第70章

劉文雋在金陵新結識了一位名叫梨香的紅顏知己。梨香是位樂伎,擅長吹簫,平日也喜愛念詩填詞,鑑賞書畫。劉文雋與她十分聊得來,因此給了樂院的老鴇不少銀子,讓梨香這段時間不必出門應酬。

梨香在金陵名妓中排不上號,平時客人不多。劉文雋出手雖不算闊綽,但生得一表人才,與姑娘相處也彬彬有禮,因此老鴇歡喜不已,滿口應承下來,又讓梨香去了小院居住。

今天劉文雋與望社士子們切磋了半天技藝,收穫頗豐。傍晚跟齊鳶分開後,他便直奔了梨香的小院,打算與佳人共同品評一番。誰知這廂興沖沖踏夜而去,到了地方,卻被告知梨香去了樂院。

樂院是樂伎們迎客的地方,劉文雋惱怒老鴇言而無信。老鴇怕他生事,只將事情推到了將梨香擄走的客人身上。這位客人正是望社社首幽玄公子的弟弟。

幽公子風流倜儻,劉文雋前去理論時,他反倒以賭相邀——邀劉文雋與自己的弟弟鑑賞名畫,由楓林先生做評。若劉文雋贏了,他願意資助劉文雋替梨香贖身,以美人贈雅士。若劉文雋輸了,那劉文雋便要加入望社,替望社在揚州招攬人才。

金陵士子有鑑美捧妓之風,這場賭約一齣,在場之人無不讚其風雅。

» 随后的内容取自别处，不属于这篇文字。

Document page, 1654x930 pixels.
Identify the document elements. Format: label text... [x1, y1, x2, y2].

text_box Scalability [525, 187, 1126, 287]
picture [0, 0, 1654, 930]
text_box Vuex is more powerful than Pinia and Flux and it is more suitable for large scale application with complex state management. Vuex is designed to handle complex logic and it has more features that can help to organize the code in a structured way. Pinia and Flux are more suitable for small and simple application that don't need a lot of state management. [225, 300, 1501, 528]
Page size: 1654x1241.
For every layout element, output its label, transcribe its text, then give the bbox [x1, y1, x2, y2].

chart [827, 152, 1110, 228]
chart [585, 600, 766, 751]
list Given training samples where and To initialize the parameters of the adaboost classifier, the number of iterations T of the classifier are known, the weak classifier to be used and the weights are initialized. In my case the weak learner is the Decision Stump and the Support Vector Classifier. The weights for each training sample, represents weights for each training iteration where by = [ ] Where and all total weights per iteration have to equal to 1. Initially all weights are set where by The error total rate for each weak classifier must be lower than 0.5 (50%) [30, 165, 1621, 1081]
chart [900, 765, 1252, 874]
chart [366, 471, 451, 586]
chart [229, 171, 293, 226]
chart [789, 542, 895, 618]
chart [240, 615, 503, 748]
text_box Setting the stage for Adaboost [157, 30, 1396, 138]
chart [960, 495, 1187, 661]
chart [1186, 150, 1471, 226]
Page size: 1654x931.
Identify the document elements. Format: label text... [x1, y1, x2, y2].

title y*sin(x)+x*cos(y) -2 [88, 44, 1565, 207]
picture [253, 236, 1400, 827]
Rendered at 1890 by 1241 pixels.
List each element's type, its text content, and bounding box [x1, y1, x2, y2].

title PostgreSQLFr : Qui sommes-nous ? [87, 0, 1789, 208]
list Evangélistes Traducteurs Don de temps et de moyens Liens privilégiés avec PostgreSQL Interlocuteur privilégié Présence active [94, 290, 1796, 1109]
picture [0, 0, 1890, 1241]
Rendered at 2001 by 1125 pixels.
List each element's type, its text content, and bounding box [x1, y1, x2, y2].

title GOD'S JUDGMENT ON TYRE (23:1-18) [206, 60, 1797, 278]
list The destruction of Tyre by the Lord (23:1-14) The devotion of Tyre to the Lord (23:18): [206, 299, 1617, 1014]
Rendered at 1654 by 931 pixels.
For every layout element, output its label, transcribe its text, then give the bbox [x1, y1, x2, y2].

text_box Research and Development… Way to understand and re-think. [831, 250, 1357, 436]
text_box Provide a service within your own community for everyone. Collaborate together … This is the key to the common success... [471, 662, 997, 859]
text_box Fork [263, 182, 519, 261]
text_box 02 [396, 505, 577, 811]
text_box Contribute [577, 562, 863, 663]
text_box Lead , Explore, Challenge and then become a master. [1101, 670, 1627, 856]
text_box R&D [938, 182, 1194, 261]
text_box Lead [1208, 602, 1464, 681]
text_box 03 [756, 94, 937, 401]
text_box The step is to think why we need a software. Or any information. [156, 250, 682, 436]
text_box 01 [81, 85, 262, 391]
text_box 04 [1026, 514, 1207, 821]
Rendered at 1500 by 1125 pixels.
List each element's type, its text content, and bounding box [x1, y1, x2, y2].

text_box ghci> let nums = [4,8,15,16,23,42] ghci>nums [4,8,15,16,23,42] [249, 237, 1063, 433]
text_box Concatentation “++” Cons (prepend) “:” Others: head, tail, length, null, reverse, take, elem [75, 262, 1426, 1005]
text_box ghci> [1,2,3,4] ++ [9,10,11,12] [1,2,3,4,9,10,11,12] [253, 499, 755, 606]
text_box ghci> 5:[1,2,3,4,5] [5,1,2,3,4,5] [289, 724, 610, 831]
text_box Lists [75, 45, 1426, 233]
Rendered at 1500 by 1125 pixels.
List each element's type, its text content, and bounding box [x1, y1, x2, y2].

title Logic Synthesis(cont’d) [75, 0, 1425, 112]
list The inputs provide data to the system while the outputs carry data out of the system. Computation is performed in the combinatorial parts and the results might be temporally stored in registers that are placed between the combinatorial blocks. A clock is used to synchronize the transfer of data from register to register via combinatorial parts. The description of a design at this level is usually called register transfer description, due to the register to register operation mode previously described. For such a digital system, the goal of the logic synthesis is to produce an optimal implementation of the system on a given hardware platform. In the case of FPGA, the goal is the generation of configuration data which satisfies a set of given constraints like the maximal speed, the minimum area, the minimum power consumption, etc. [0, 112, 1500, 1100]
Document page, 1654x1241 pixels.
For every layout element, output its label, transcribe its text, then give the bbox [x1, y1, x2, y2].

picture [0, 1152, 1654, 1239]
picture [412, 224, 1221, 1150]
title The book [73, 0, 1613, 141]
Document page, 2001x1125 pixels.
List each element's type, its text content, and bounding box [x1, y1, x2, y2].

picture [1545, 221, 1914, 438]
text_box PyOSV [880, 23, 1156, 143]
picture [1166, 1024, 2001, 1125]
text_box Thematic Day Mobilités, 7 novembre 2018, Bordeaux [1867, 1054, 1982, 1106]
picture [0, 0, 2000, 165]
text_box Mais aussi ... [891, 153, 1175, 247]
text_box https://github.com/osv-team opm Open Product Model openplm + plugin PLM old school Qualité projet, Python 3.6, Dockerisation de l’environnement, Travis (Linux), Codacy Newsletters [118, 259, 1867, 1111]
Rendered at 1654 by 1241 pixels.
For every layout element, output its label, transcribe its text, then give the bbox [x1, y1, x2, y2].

而劉文雋看那位紈絝子弟一副諂詐之態,又知道楓林先生秉性慈厚,不會徇私,當然不將其放在心上,於是欣然應邀,同幽公子等人一塊到了得月館。

得月館的館主是李月仙,為金陵第一名妓。今天幽公子等人在這小聚,便是為了請李月仙琴箏佐觴。劉文雋藉此得見名妓,心中恐怕暗喜不已,哪能提防這其中有詐。

謝蘭庭拉著齊鳶的手,一路邊走邊說。

齊鳶聽得無奈,苦笑道:「揚州也是風流之地,二十四橋風月的名聲也不在秦淮粉黛之下,怎麼之前沒見劉師兄這樣?」

「劉兄大約是想了解市井百態吧。」謝蘭庭忍笑,揶揄道,「況且一方水土養一方人,劉兄或許偏好這一口呢?」

齊鳶:「……」

說話間,已經有小龜奴提了燈籠來接,帶倆人通過得月館後門,徑直進入了李月仙待客的伴月軒內。隔扇門外,便是正飲酒賞畫的幽公子和楓林先生等人。齊鳶看了看隔扇門裙板上的木雕花鳥,幅幅畫意詩情,足見主人富裕豐足。又見那龜奴待謝蘭庭十分親熱恭敬,不由狐疑地看了他一眼,。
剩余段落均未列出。